Yes, I had a good time with my old buddy. I ate too much, drank too much, stayed up much later than usual, and forgot my day-to-day cares. Even so, in my heart I would rather have been home with my pregnant wife.
My wife, then and now
It sounds stupid to have to explain that, yes indeed, you do love your wife. But I'm in my late 20s and my wife has been part of my life since I was 16. So my love for her was growing all of those years while I too was growing as a young adult male and doing all kinds of stupid stuff.
Those two parts of my life never stood out in stark contrast to each other. In fact, they were completely melded together. I never had a moment when I got married where I had to say goodbye to my past, because my wife was part of my past.
I guess this is my way of saying that love can sneak up on you even when you've known what it looks like for years.
In the past, when I was leaving to do something I really wanted to do, I missed my wife, but I genuinely felt I was doing what I wanted to do. This time around, strangely, my fun adventure felt somehow more like a chore that I had to finish so that I could see my wife again. I didn't want it that way; my priorities had simply changed.
Glimmers of mom-ness
In college my most forward-thinking plans extended no further than where to hang out next weekend.

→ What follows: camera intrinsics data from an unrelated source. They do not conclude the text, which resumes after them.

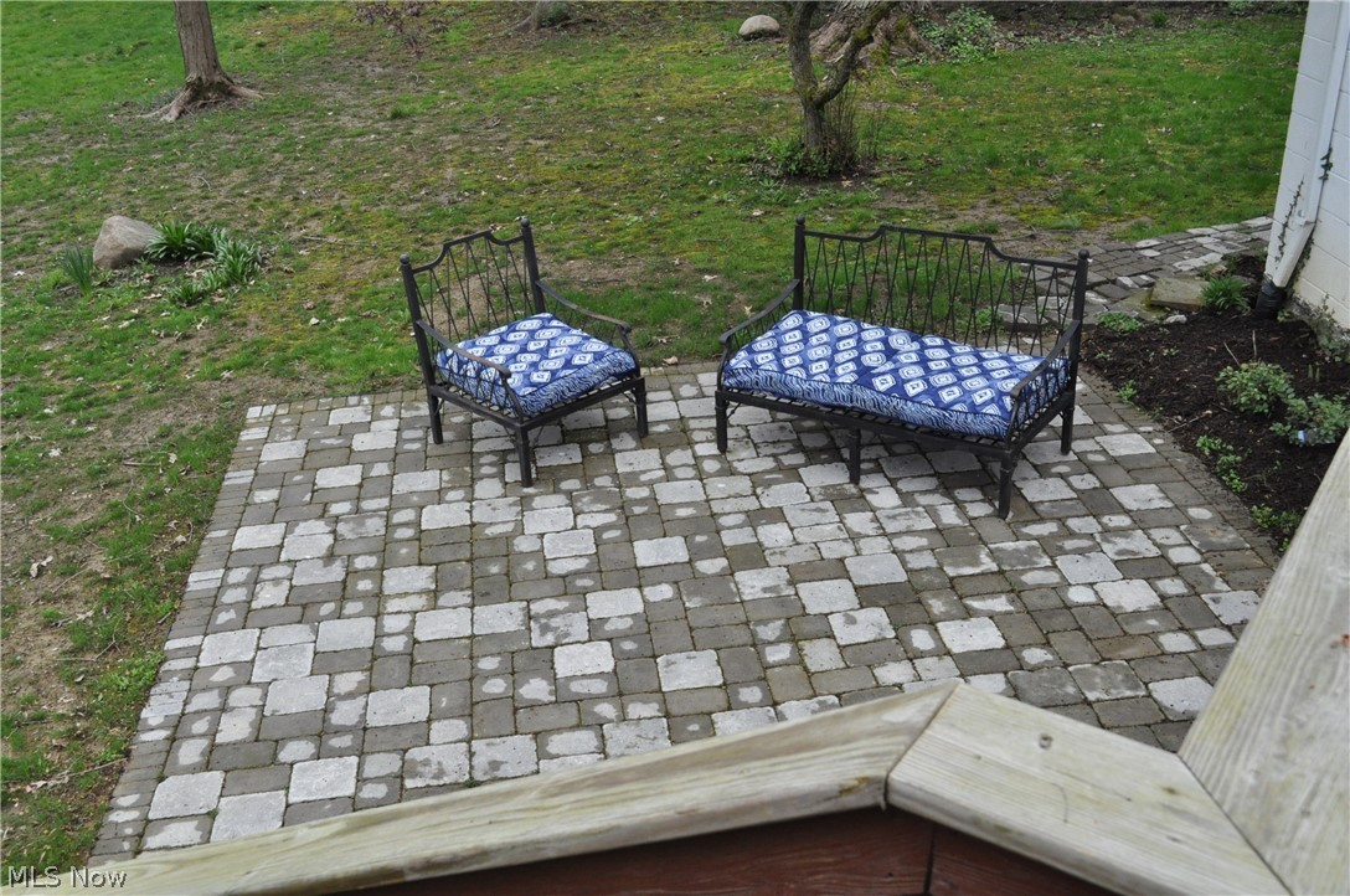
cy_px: 448
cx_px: 675
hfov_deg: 53.2
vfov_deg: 36.8
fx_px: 1348
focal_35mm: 36
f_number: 8
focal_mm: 24
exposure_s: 1/800
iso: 1250
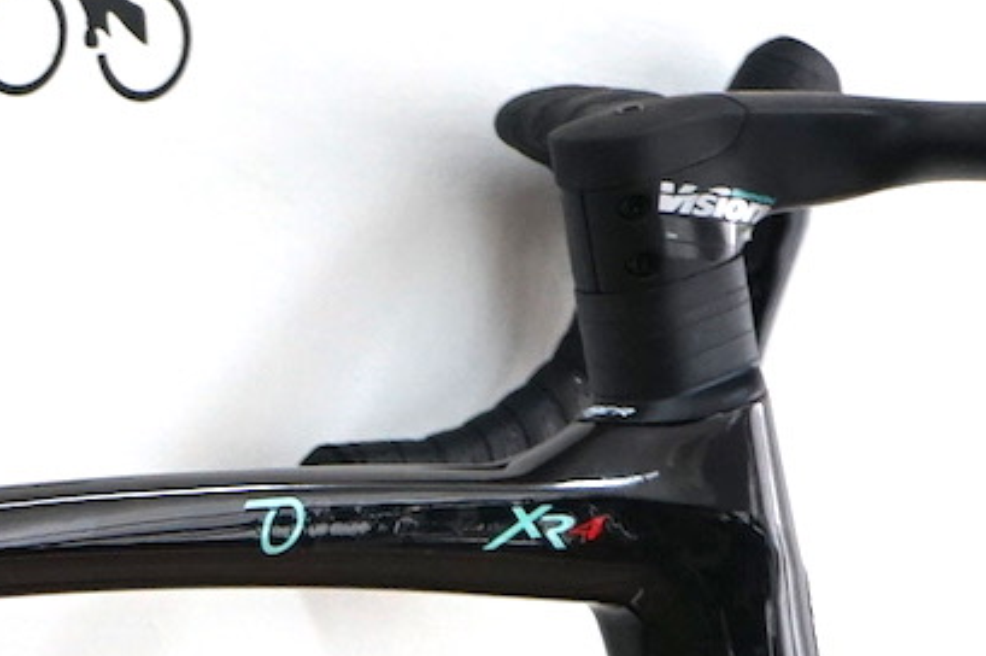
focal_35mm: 235
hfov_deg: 8.5
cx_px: -632
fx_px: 6431
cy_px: 1220
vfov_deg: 5.7
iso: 1000
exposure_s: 1/160
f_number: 4.5
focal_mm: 48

Now my priorities are rooted in the well-being of the person I've loved for years and the child that we have created.
That kind of drastic shift in thinking doesn't occur overnight. But when you're exposed daily to a dynamic object, the dynamism can be difficult to detect. In the same way that it was difficult to recognize a day-to-day physical change in my wife over the course of nine months, I hadn't noticed a change in my thinking and priorities over the past several years. My changes have been mental, not physical, but in both cases the change has been right there in front of me.
Since the day I learned that I was going to be a father, I've felt more in tune with my wife. She's an amazing person who sacrificed much more than I did to bring our daughter into the world. And during the pregnancy, I began to see little glimmers of mom-ness in things about her that might have annoyed me before. In the past her meticulous approach to plans and schedules bugged me, since I instinctively preferred to fly by the seat of my pants. Now I appreciated her advance research about our daughter and found myself relaxing in the knowledge that she was bearing much of our burden.
Impending fatherhood made me realize that life goes by quickly, but changes don't erase what you've done and who you are. In fact, they define who you are.
Returning from my mini-vacation, I felt like I was returning to real life. Yes, I had some good memories and met some cool people over the weekend, but it was clear that my priorities were now different.
Even your small, seemingly insignificant interactions with the world around you, I now realize, are constantly forming you and carving your personality slowly, much the way a river carves the land over several millennia. These incremental transformations ensure that you change without noticing that you've changed. Could this realization be the beginning of wisdom?